(Exercise inputs begins)

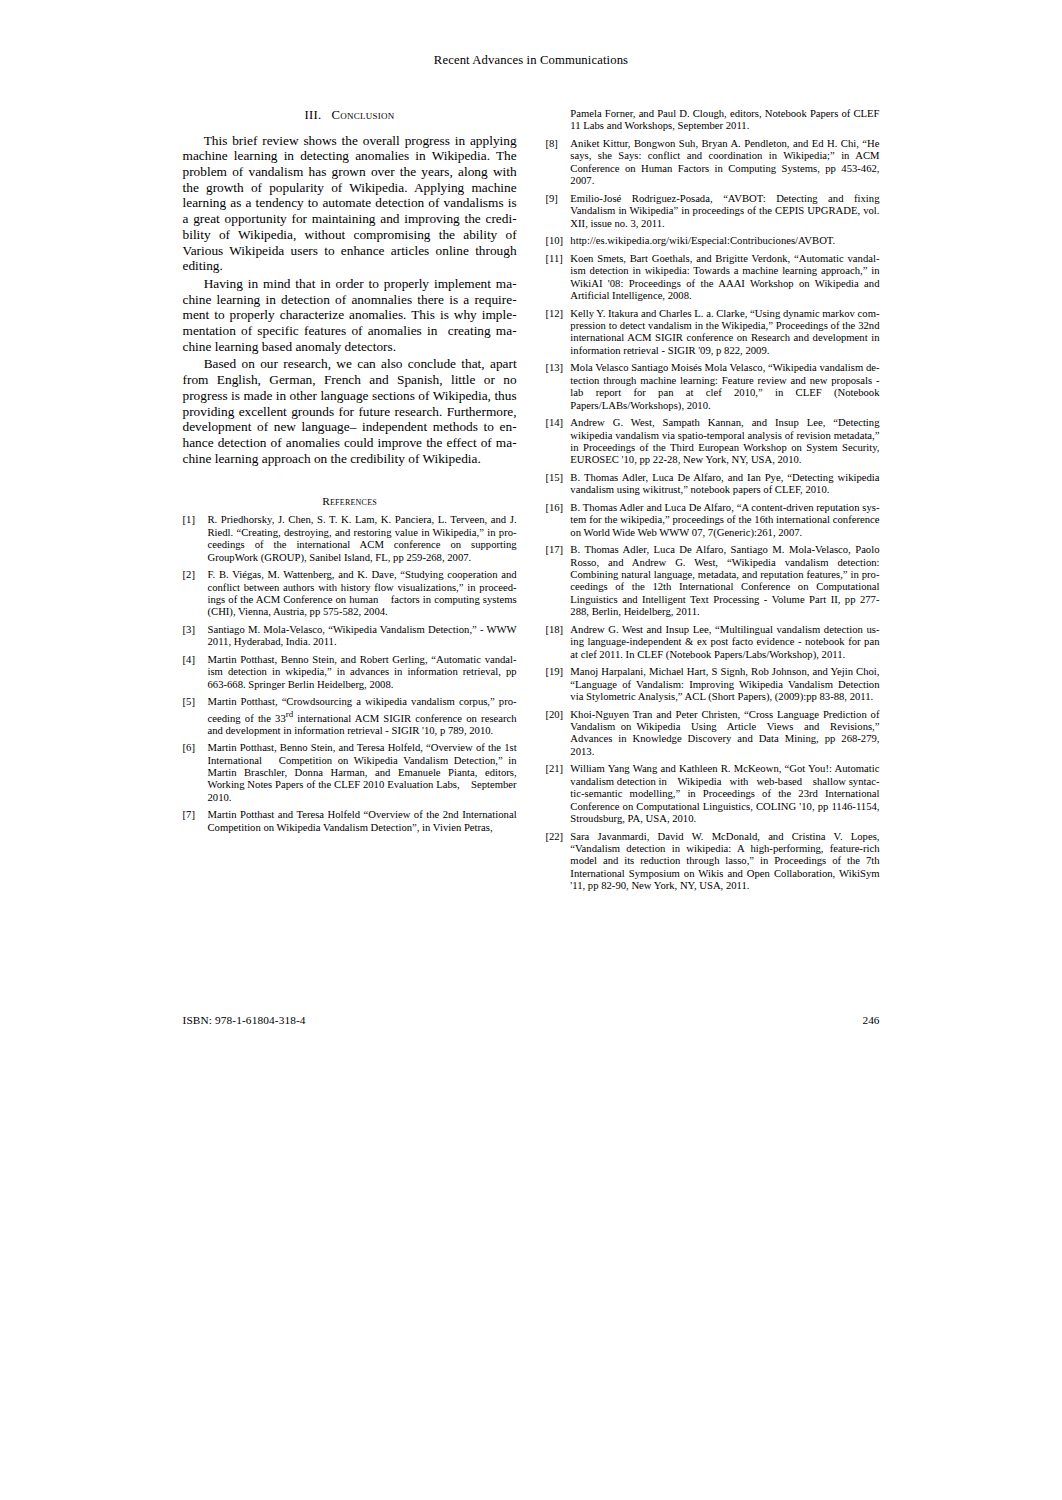Recent Advances in Communications
III. Conclusion
This brief review shows the overall progress in applying machine learning in detecting anomalies in Wikipedia. The problem of vandalism has grown over the years, along with the growth of popularity of Wikipedia. Applying machine learning as a tendency to automate detection of vandalisms is a great opportunity for maintaining and improving the credibility of Wikipedia, without compromising the ability of Various Wikipeida users to enhance articles online through editing.
Having in mind that in order to properly implement machine learning in detection of anomnalies there is a requirement to properly characterize anomalies. This is why implementation of specific features of anomalies in creating machine learning based anomaly detectors.
Based on our research, we can also conclude that, apart from English, German, French and Spanish, little or no progress is made in other language sections of Wikipedia, thus providing excellent grounds for future research. Furthermore, development of new language– independent methods to enhance detection of anomalies could improve the effect of machine learning approach on the credibility of Wikipedia.
References
[1] R. Priedhorsky, J. Chen, S. T. K. Lam, K. Panciera, L. Terveen, and J. Riedl. “Creating, destroying, and restoring value in Wikipedia,” in proceedings of the international ACM conference on supporting GroupWork (GROUP), Sanibel Island, FL, pp 259-268, 2007.
[2] F. B. Viégas, M. Wattenberg, and K. Dave, “Studying cooperation and conflict between authors with history flow visualizations,” in proceedings of the ACM Conference on human factors in computing systems (CHI), Vienna, Austria, pp 575-582, 2004.
[3] Santiago M. Mola-Velasco, “Wikipedia Vandalism Detection,” - WWW 2011, Hyderabad, India. 2011.
[4] Martin Potthast, Benno Stein, and Robert Gerling, “Automatic vandalism detection in wkipedia,” in advances in information retrieval, pp 663-668. Springer Berlin Heidelberg, 2008.
[5] Martin Potthast, “Crowdsourcing a wikipedia vandalism corpus,” proceeding of the 33rd international ACM SIGIR conference on research and development in information retrieval - SIGIR '10, p 789, 2010.
[6] Martin Potthast, Benno Stein, and Teresa Holfeld, “Overview of the 1st International Competition on Wikipedia Vandalism Detection,” in Martin Braschler, Donna Harman, and Emanuele Pianta, editors, Working Notes Papers of the CLEF 2010 Evaluation Labs, September 2010.
[7] Martin Potthast and Teresa Holfeld “Overview of the 2nd International Competition on Wikipedia Vandalism Detection”, in Vivien Petras,
Pamela Forner, and Paul D. Clough, editors, Notebook Papers of CLEF 11 Labs and Workshops, September 2011.
[8] Aniket Kittur, Bongwon Suh, Bryan A. Pendleton, and Ed H. Chi, “He says, she Says: conflict and coordination in Wikipedia;” in ACM Conference on Human Factors in Computing Systems, pp 453-462, 2007.
[9] Emilio-José Rodriguez-Posada, “AVBOT: Detecting and fixing Vandalism in Wikipedia” in proceedings of the CEPIS UPGRADE, vol. XII, issue no. 3, 2011.
[10] http://es.wikipedia.org/wiki/Especial:Contribuciones/AVBOT.
[11] Koen Smets, Bart Goethals, and Brigitte Verdonk, “Automatic vandalism detection in wikipedia: Towards a machine learning approach,” in WikiAI '08: Proceedings of the AAAI Workshop on Wikipedia and Artificial Intelligence, 2008.
[12] Kelly Y. Itakura and Charles L. a. Clarke, “Using dynamic markov compression to detect vandalism in the Wikipedia,” Proceedings of the 32nd international ACM SIGIR conference on Research and development in information retrieval - SIGIR '09, p 822, 2009.
[13] Mola Velasco Santiago Moisés Mola Velasco, “Wikipedia vandalism detection through machine learning: Feature review and new proposals - lab report for pan at clef 2010,” in CLEF (Notebook Papers/LABs/Workshops), 2010.
[14] Andrew G. West, Sampath Kannan, and Insup Lee, “Detecting wikipedia vandalism via spatio-temporal analysis of revision metadata,” in Proceedings of the Third European Workshop on System Security, EUROSEC '10, pp 22-28, New York, NY, USA, 2010.
[15] B. Thomas Adler, Luca De Alfaro, and Ian Pye, “Detecting wikipedia vandalism using wikitrust,” notebook papers of CLEF, 2010.
[16] B. Thomas Adler and Luca De Alfaro, “A content-driven reputation system for the wikipedia,” proceedings of the 16th international conference on World Wide Web WWW 07, 7(Generic):261, 2007.
[17] B. Thomas Adler, Luca De Alfaro, Santiago M. Mola-Velasco, Paolo Rosso, and Andrew G. West, “Wikipedia vandalism detection: Combining natural language, metadata, and reputation features,” in proceedings of the 12th International Conference on Computational Linguistics and Intelligent Text Processing - Volume Part II, pp 277-288, Berlin, Heidelberg, 2011.
[18] Andrew G. West and Insup Lee, “Multilingual vandalism detection using language-independent & ex post facto evidence - notebook for pan at clef 2011. In CLEF (Notebook Papers/Labs/Workshop), 2011.
[19] Manoj Harpalani, Michael Hart, S Signh, Rob Johnson, and Yejin Choi, “Language of Vandalism: Improving Wikipedia Vandalism Detection via Stylometric Analysis,” ACL (Short Papers), (2009):pp 83-88, 2011.
[20] Khoi-Nguyen Tran and Peter Christen, “Cross Language Prediction of Vandalism on Wikipedia Using Article Views and Revisions,” Advances in Knowledge Discovery and Data Mining, pp 268-279, 2013.
[21] William Yang Wang and Kathleen R. McKeown, “Got You!: Automatic vandalism detection in Wikipedia with web-based shallow syntactic-semantic modelling,” in Proceedings of the 23rd International Conference on Computational Linguistics, COLING '10, pp 1146-1154, Stroudsburg, PA, USA, 2010.
[22] Sara Javanmardi, David W. McDonald, and Cristina V. Lopes, “Vandalism detection in wikipedia: A high-performing, feature-rich model and its reduction through lasso,” in Proceedings of the 7th International Symposium on Wikis and Open Collaboration, WikiSym '11, pp 82-90, New York, NY, USA, 2011.
ISBN: 978-1-61804-318-4 246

(Exercise inputs ends)

_Description of the task_
Where a line above holds the string "SIGIR", show that line.

_Solved exercise_
[5] Martin Potthast, “Crowdsourcing a wikipedia vandalism corpus,” proceeding of the 33rd international ACM SIGIR conference on research and development in information retrieval - SIGIR '10, p 789, 2010.
[12] Kelly Y. Itakura and Charles L. a. Clarke, “Using dynamic markov compression to detect vandalism in the Wikipedia,” Proceedings of the 32nd international ACM SIGIR conference on Research and development in information retrieval - SIGIR '09, p 822, 2009.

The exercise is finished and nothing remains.